Efficient Software (by alaric)
Efficiency is a major goal for programmers. It used to be a much bigger goal; once upon a time, it was a struggle to fit useful applications into machines with 1MHz clocks, which took several clock cycles to perform basic operations on 16-bit values. You had to optimise even quite basic algorithms to get them to complete in acceptable timeframes.
In the 1980s and 1990s, the available computing power and memory for running an application exploded, but the sizes of data sets people wanted to work with grew in step. Now people wanted to word process documents with large images. Or keep databases of EVERYTHING. So efficiency was still a big concern for application programmers. But the focus began to shift.
When you're programming a computer to perform some task - let's take the standard example, sorting a list of numbers into order - there's two common measures of how efficiently you do it.
The obvious one is just "how many seconds does it take to sort the kind of size of list I expect to have to deal with".
But a more interesting one is "is the time taken to sort N numbers roughly some constant times N, or some constant times N squared, or some constant to the power of N, or what?".
If you're sorting lists that will usually just be from one to ten numbers, then the quickest way of sorting them will probably be the Bubble sort. This just means running through the list looking at each element in turn, and whenever you see a number that's more than the one in front of it, swapping them around.
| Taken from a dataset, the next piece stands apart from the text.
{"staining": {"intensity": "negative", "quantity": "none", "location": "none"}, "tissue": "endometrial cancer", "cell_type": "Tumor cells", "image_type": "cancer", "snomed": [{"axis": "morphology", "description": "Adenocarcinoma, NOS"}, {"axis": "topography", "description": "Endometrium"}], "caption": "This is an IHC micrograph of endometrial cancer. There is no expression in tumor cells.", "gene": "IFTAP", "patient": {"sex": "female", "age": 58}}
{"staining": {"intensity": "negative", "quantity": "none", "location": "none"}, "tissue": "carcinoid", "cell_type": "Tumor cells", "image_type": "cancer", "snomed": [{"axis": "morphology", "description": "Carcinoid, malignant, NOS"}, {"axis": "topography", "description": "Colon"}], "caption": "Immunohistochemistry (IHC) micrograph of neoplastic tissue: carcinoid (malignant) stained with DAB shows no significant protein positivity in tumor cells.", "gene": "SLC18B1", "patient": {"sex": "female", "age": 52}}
Keep doing this until the whole list is sorted. The biggest element in the list will, until it reaches the front of the list, always be bigger than the one in front of it, so will always be swapped - and, as such, will "bubble" to the front.
However, on average, the time taken to sort a list of numbers this way is proportional to the square of the size of the list. The act of looking at each element in the list (and swapping if necessary) always takes about the same amount of time. You need to do it to every list element in each pass, so each pass takes N times that long. And on average you'll need to do about half as many passes as there are elements in the list until they're all in place, so the whole sort will take about one half N squared times the time it takes to examine each element. The "one half" and "the time it takes to examine each element" are just constants, so can be multiplied together to make "some constant", so we can say that a bubble sort takes about "some constant times N squared" seconds to sort N numbers.
There's another algorithm, which I won't describe in detail here, called Quicksort. Quicksort is colloquially referred to as being a "faster" sort than Bubble Sort, although that's not strictly accurate. To sort N numbers, Quicksort takes some constant times N times log N seconds. N log N is clearly less than N squared, since log N is always less than N. So Quicksort is faster, right? Well, in practice, the constant for Bubble Sort is smaller than for Quicksort, so for small lists of numbers (or for lists with only a few elements out of place, which won't take many passes of Bubble Sort to finish off), Bubble Sort does actually win.